In Cave of Forgotten Dreams, maverick filmmaker Werner Herzog takes the viewer on a journey 32,000 years back in time. The 3D film, shot in 2010, documents Herzog’s unprecedented access to the Chauvet-Pont-d’Arc cave in the south of France. The stunning, perfectly preserved underworld discovered 15 years ago by speleologist Jean-Marie Chauvet contains the earliest known cave drawings, which radically challenge our notion of prehistoric man, suggesting he was more artistically advanced than we previously imagined. The film is the third in Herzog’s documentary trilogy, comprising the award-winning Grizzly Man and Encounters at the End of the World, and the latest in a career marked by experimental masterpieces such as Fitzcarraldo and Bad Lieutenant. We spoke with the California-based director about the mysteries surrounding the dawn of civilization.

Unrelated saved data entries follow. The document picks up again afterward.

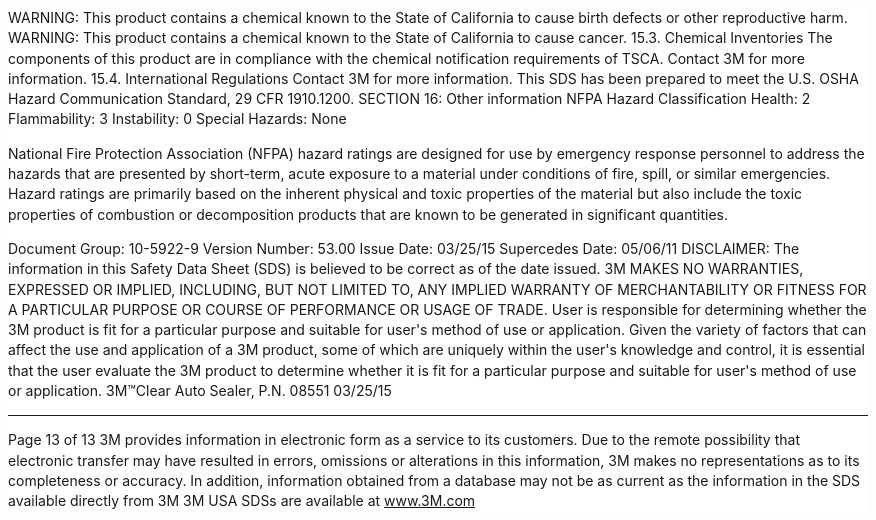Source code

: WARNING: This product contains a chemical known to the State of California to cause birth defects or other reproductive 
harm.
WARNING: This product contains a chemical known to the State of California to cause cancer.
15.3. Chemical Inventories
The components of this product are in compliance with the chemical notification requirements of TSCA.
Contact 3M for more information.
15.4. International Regulations
Contact 3M for more information.
This SDS has been prepared to meet the U.S. OSHA Hazard Communication Standard, 29 CFR 1910.1200.
SECTION 16: Other information
NFPA Hazard Classification
Health:  2  Flammability:  3  Instability:  0  Special Hazards:  None
 
National Fire Protection Association (NFPA) hazard ratings are designed for use by emergency response personnel to address 
the hazards that are presented by short-term, acute exposure to a material under conditions of fire, spill, or similar 
emergencies. Hazard ratings are primarily based on the inherent physical and toxic properties of the material but also include 
the toxic properties of combustion or decomposition products that are known to be generated in significant quantities.
 
Document Group:
10-5922-9
Version Number:
53.00
Issue Date:
03/25/15
Supercedes Date: 
05/06/11
DISCLAIMER: The information in this Safety Data Sheet (SDS) is believed to be correct as of the date issued.  3M MAKES 
NO WARRANTIES, EXPRESSED OR IMPLIED, INCLUDING, BUT NOT LIMITED TO, ANY IMPLIED WARRANTY 
OF MERCHANTABILITY OR FITNESS FOR A PARTICULAR PURPOSE OR COURSE OF PERFORMANCE OR 
USAGE OF TRADE.  User is responsible for determining whether the 3M product is fit for a particular purpose and suitable 
for user's method of use or application.  Given the variety of factors that can affect the use and application of a 3M product, 
some of which are uniquely within the user's knowledge and control, it is essential that the user evaluate the 3M product to 
determine whether it is fit for a particular purpose and suitable for user's method of use or application.
3M™Clear Auto Sealer, P.N. 08551    03/25/15
__________________________________________________________________________________________
 
 Page  13  of    13
3M provides information in electronic form as a service to its customers.  Due to the remote possibility that electronic transfer 
may have resulted in errors, omissions or alterations in this information, 3M makes no representations as to its completeness
or accuracy.  In addition, information obtained from a database may not be as current as the information in the SDS available 
directly from 3M
3M USA SDSs are available at www.3M.com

How did you arrive at the film’s title?
Cave of Forgotten Dreams had something quite evocative about it––poetry about visions and fleeting dreams that have passed tens of thousands of years ago. We are looking into the abyss of time and the abyss of the human soul.
What's amazes you the most about of the caves?
When you see an accomplished painting of a lion stalking something, and through radio carbon dating you find it was originally left incomplete, but then completed by someone else 5,000 years later… that’s just mind-boggling.
What do you think the drawings were used for?
We simply do not know. I [agree] with the younger generation of archaeologists, who point out: “Yes, this is what we can describe, and this is how far we can date it, but we should be cautious in saying this is religious or shamanistic.” The [paintings] could just be figures for target shooting.
Can you tell us about your next project?
I’m making a film about death row: when you look into the crimes, and you look into capital punishment and the family of the criminals, again, it’s another abyss.